日本地球惑星科学連合2024年大会

講演情報

[J] 口頭発表

セッション記号 M (領域外・複数領域) » M-IS ジョイント

[M-IS09] 地球科学としての海洋プラスチック

2024年5月27日(月) 15:30 〜 16:45 303 (幕張メッセ国際会議場)

コンビーナ:磯辺 篤彦(九州大学応用力学研究所)、川村 喜一郎(山口大学)、岡崎 裕典(九州大学大学院理学研究院地球惑星科学部門)、土屋 正史(国立研究開発法人海洋研究開発機構 地球環境部門)、座長:磯辺 篤彦(九州大学応用力学研究所)

15:45 〜 16:00

[MIS09-07] 風圧流を考慮した海洋ごみ予報モデルの構築とその精度検証

*福重 大樹1加古 真一郎1,2、種田 哲也1辻本 彰3磯辺 篤彦4 (1.鹿児島大学工学部、2.海洋研究開発機構、3.島根大学、4. 九州大学応用力学研究所)
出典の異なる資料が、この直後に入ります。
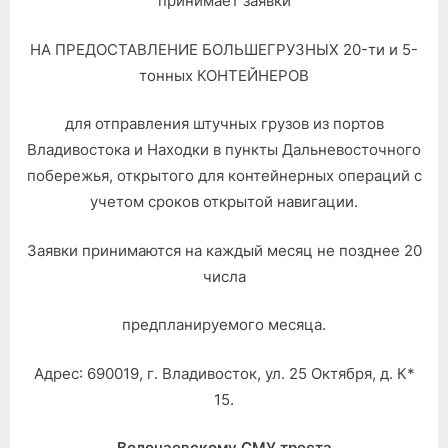
принимает заявки
НА ПРЕДОСТАВЛЕНИЕ БОЛЬШЕГРУЗНЫХ 20-ти и 5-
тонных КОНТЕЙНЕРОВ
для отправления штучных грузов из портов
Владивостока и Находки в пункты Дальневосточного
побережья, открытого для контейнерных операций с
учетом сроков открытой навигации.
Заявки принимаются на каждый месяц не позднее 20
числа
предпланируемого месяца.
Адрес: 690019, г. Владивосток, ул. 25 Октября, д. К*
15.
Волочаевскому СМУ треста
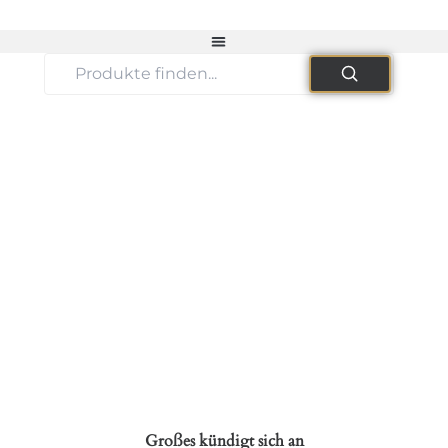
Großes kündigt sich an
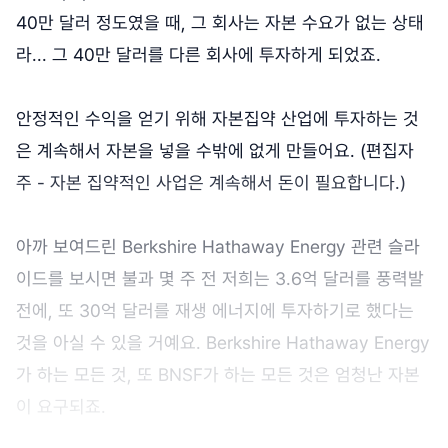
40만 달러 정도였을 때, 그 회사는 자본 수요가 없는 상태
라... 그 40만 달러를 다른 회사에 투자하게 되었죠.
안정적인 수익을 얻기 위해 자본집약 산업에 투자하는 것
은 계속해서 자본을 넣을 수밖에 없게 만들어요. (편집자
주 - 자본 집약적인 사업은 계속해서 돈이 필요합니다.)
아까 보여드린 Berkshire Hathaway Energy 관련 슬라
이드를 보시면 불과 몇 주 전 저희는 3.6억 달러를 풍력발
전에, 또 30억 달러를 재생 에너지에 투자하기로 했다는
것을 아실 수 있을 거예요. Berkshire Hathaway Energy
가 하는 모든 것, 또 BNSF가 하는 모든 것은 엄청난 자본
이 요구되죠.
キーワード:海洋ごみ、漂着予測、粒子追跡実験、風圧流、ウェブカメラ、海岸調査

海洋ごみへの対策を効率的かつ効果的に行う上で,その漂着量や漂着時期を予測することは非常に重要である.そこで本研究は,領域海洋モデルと粒子追跡実験を組み合わせて,東アジア縁辺海における海岸漂着ごみ量予報実験を行っている.また,モデルの精度検証と高精度化のために,島根県出雲市三津町の海岸にウェブカメラを設置し海岸の連続撮影を行うと共に,月一回の海岸調査を行っている.しかしながら,現在使用しているモデル(Kako et al.,2014)は,三津の海岸に漂着するごみに対して最適な風圧流が与えられていない.そこで本研究では,様々な風圧流を用いて粒子追跡実験を行い,実際の海岸に漂着したごみ量と比較することで,モデルの精度検証を行い,最適な風圧流の適用条件について検討も行った.この数値実験では,風圧流を考慮しない漂流実験と,漂流ごみの空中と水中の投影面積比を様々に変化させて風圧流を与える実験を行った.モデルの精度検証には,島根県三津海岸での現地調査結果と,ウェブカメラにより撮影された海岸画像を使用した.その結果,漂着ごみの季節変動や漂着数の急激な増加を再現可能であることが示された.しかしながら,漂着ごみの起因地の割合に関しては,現地観測と異なる点が多いという課題が明らかとなった.講演時には,これらの要因について詳しく述べる.